Neumünster, 04.03.2024 – Der Fraktionsvorsitzende der Bürger für Neumünster, Jürgen Joost, hat die Kürzungen der Finanzzuweisungen durch das Land als ebenso dramatisch wie unangemessen bezeichnet:

„14 Millionen Euro weniger gegenüber dem Vorjahr und 15 Millionen weniger gegenüber den Planungen sind ein absoluter Schlag ins Kontor.

Einnahmeausfälle sind zu erwarten gewesen, ich habe immer wieder auf Risiken hingewiesen, die aus der sich schwierigen wirtschaftlichen Lage erwachsen. Auch ein Rückgang der Gewerbesteuereinnahmen ist auf Grund der Rezession realistischer weise  zu erwarten.

Unangemessen ist jedoch die Verteilung der Lasten: Obwohl die kreisfreien Städte nur 22 Prozent der Landesbevölkerung ausmachen, entfallen 40 Prozent der Kürzungen. Das ist ein erneutes Beispiel der krassen Benachteiligung gegenüber den Landkreisen.

Ich halte es für dringend geboten, dass die Neumünsteraner Politik hiergegen geschlossen auftritt um auf eine Änderung hinzuwirken, auch wenn die Hoffnung auf ein Einsehen bei dieser Landesregierung minimal sein dürfte. Wir haben mit dem CDU-Kreisvorsitzenden Hauke Hansen sowie der Sozialministerin Aminata Touré von den Grünen zwei Neumünsteraner Abgeordnete in der Regierungskoalition. Zumindest von ihnen  erwarte ich eine eindeutige öffentliche Positionierung im Sinne Neumünsters.
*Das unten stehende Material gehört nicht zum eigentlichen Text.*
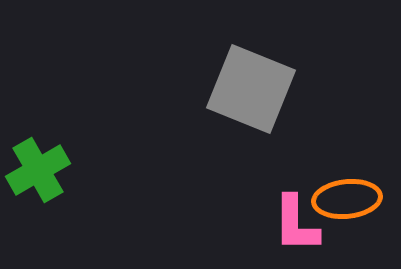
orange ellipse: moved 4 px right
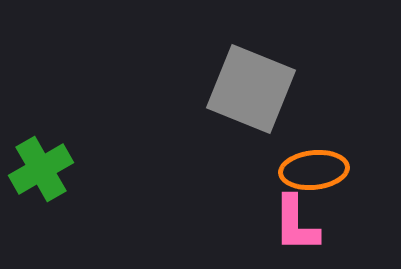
green cross: moved 3 px right, 1 px up
orange ellipse: moved 33 px left, 29 px up
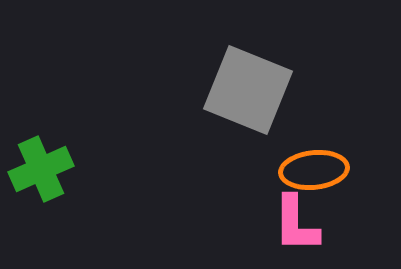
gray square: moved 3 px left, 1 px down
green cross: rotated 6 degrees clockwise
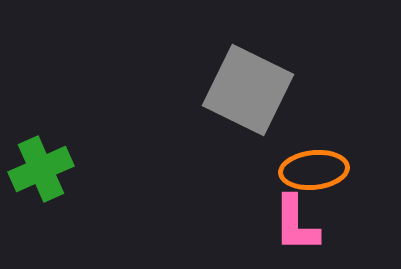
gray square: rotated 4 degrees clockwise
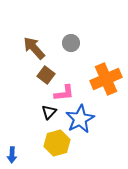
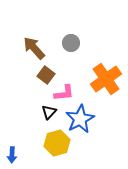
orange cross: rotated 12 degrees counterclockwise
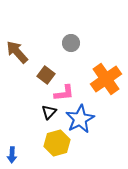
brown arrow: moved 17 px left, 4 px down
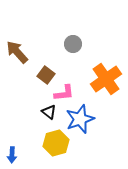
gray circle: moved 2 px right, 1 px down
black triangle: rotated 35 degrees counterclockwise
blue star: rotated 8 degrees clockwise
yellow hexagon: moved 1 px left
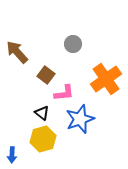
black triangle: moved 7 px left, 1 px down
yellow hexagon: moved 13 px left, 4 px up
Auch in der Verwaltung und Ratsversammlung  muss jedoch jedem klar sein, dass dieser gravierende Einschnitt nicht ohne Konsequenzen belieben kann. Wir können insbesondere im Personalbereich nicht weiter über unsere Verhältnisse leben. Es reicht auch nicht aus, von Digitalisierung und Effizienz zu reden, es müssen endlich greifbare Ergebnisse dabei herauskommen.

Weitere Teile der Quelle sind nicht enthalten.